- Texts: Mahabharata, Puranas

Genealogy
- Parents: Saṅkṛti (father);
- Siblings: Guruvirya/Gaurvitti
- Dynasty: Chandravamsha

= Rantideva =

King in Hinduism

Rantideva (रन्तिदेवः) is a king of the Lunar dynasty in Hinduism. Described to be benevolent, he is stated to have achieved moksha (liberation) from Vishnu when the Trimurti tested his faith. A descendant of Bharata, he is described as a generous king in Hindu literature.

== Legends ==

=== Origin of the river Charmanvati ===
As Rantideva was a faithful follower of Vishnu, the king gave away to the Brahmanas his wealth and thus acquired righteous means. The king gave promises and engaged in performance of various sacrifices. Once, a mass of animals were in desire of attaining Svarga (heaven), and came by themselves to attain salvation in the Agnihotra sacrifice. The blood that flowed from the slaughtered cattle formed a river, which came to be known as the Charmanvati (Believed in local tradition to be the Chambal river). This is mentioned in the Drona Parva passage of the Hindu epic Mahabharata.

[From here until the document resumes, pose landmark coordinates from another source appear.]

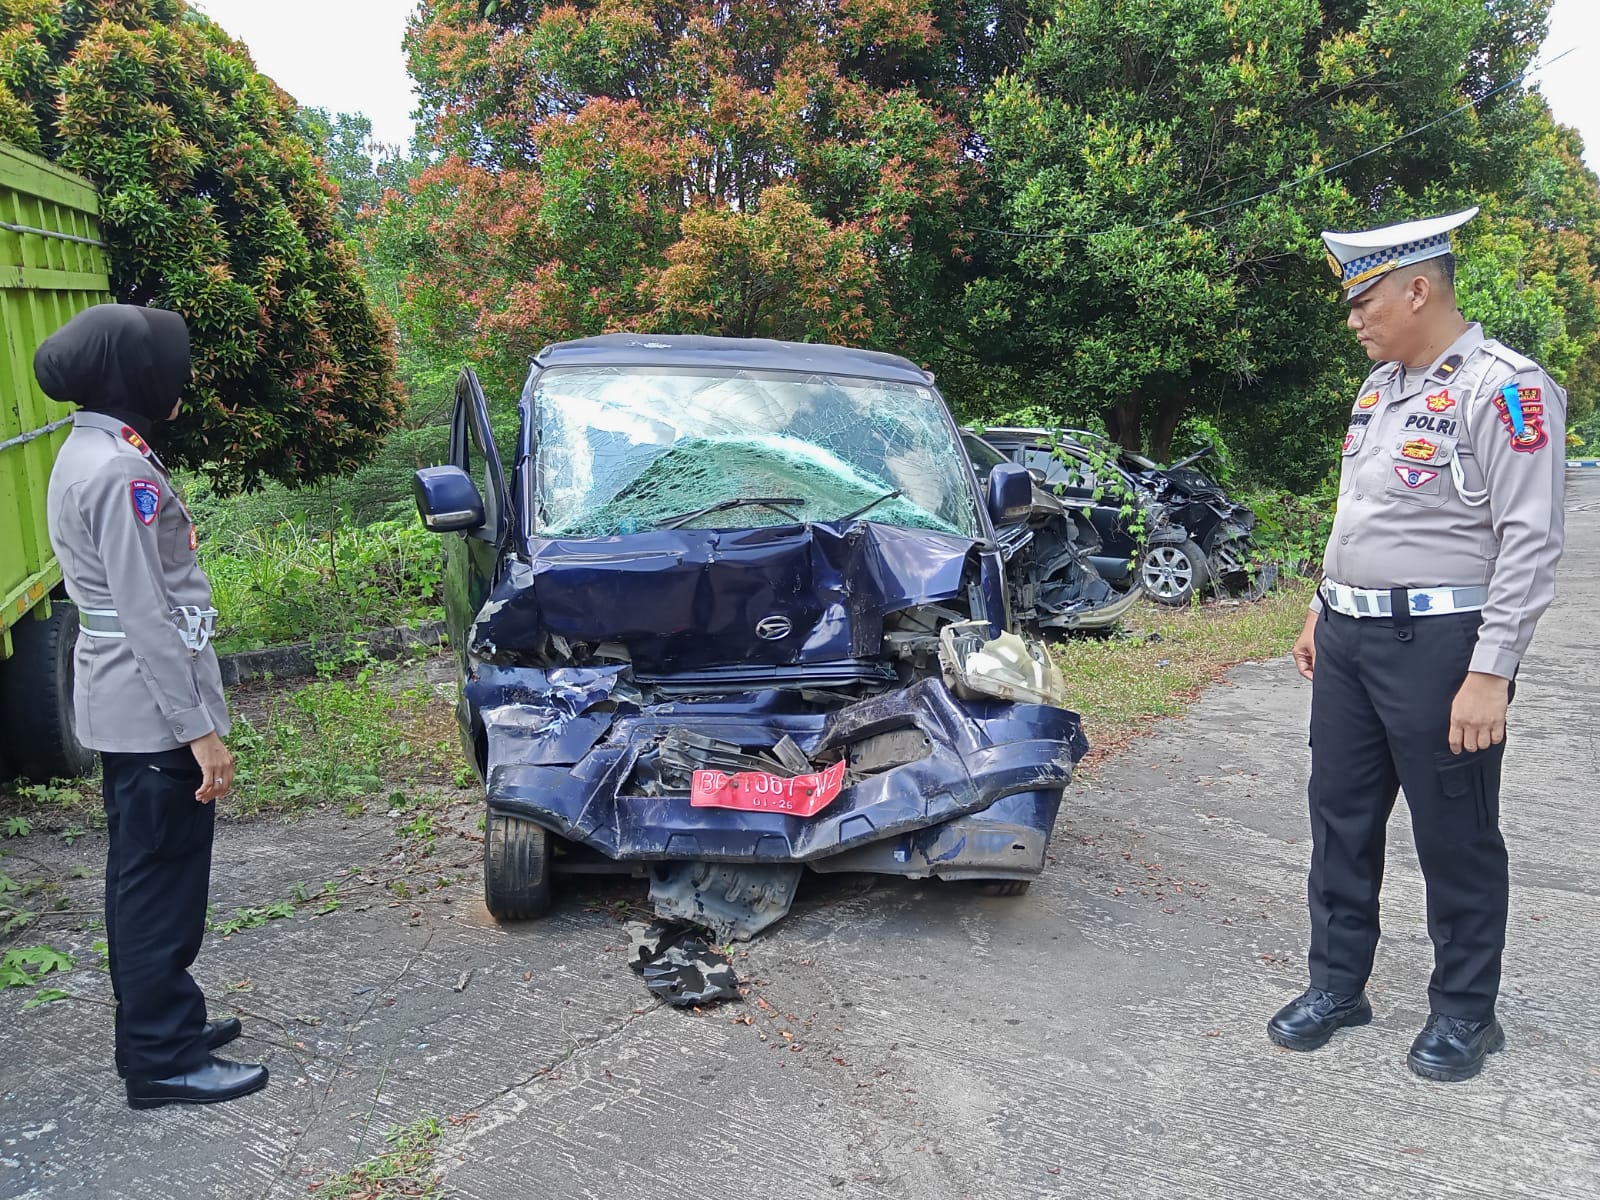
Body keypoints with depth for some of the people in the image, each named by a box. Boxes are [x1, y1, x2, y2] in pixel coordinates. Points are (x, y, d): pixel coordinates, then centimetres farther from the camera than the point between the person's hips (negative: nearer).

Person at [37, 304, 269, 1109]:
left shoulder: (91, 453, 12)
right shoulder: (119, 472, -20)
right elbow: (147, 617, -22)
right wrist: (199, 729, -20)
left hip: (126, 709, 10)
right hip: (152, 712, -10)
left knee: (146, 878, 19)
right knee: (162, 882, 0)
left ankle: (160, 1025, 33)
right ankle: (163, 1062, 12)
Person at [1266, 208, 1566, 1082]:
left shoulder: (1504, 389, -13)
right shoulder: (1379, 386, 13)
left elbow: (1530, 541, -18)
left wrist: (1491, 674, -21)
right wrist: (1321, 610, 20)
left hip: (1438, 646, -8)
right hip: (1349, 640, 8)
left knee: (1455, 839, 6)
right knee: (1341, 819, 14)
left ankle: (1464, 1012, 24)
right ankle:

=== Meeting the Trimurti ===
In the Bhagavata Purana, Rantideva is once described to have offered everything he possessed for the needs of others, such that his family became destitute. Forty-eight days passed, and the king did not even have a sip of water to drink. The next morning, he happened to obtain a ghee and milk based dish called samyava. When he was about to partake of the dish, a Brahmana guest arrived at his doorstep. Perceiving the holy man to be a manifestation of Vishnu, he offered the man his share of the dish. When the meal was once again distributed among his family, a Shudra appeared, and the king offered him his share of the meal as well. Subsequently, a hunter with his hounds and a Chandala appeared at the very moment Rantideva was about to consume the dish. He selflessly offered his remaining portion of the dish to the former, and all the water that remained to the latter, declaring that rather than wishing for samsara, he would opt to suffer for the sake of all living beings, so that they may be free of their miseries. Even as Rantideva was dying of thirst, he declared that offering water to the unfortunate Chandala liberated his senses from pain. The Trimurti appeared before the king, and the latter learnt that it had been these deities who had appeared as his guests to test his faith. He bowed before them, and attended completely to Vishnu. He did not seek any boon from them, sustained by the strength of his devotion to his deity.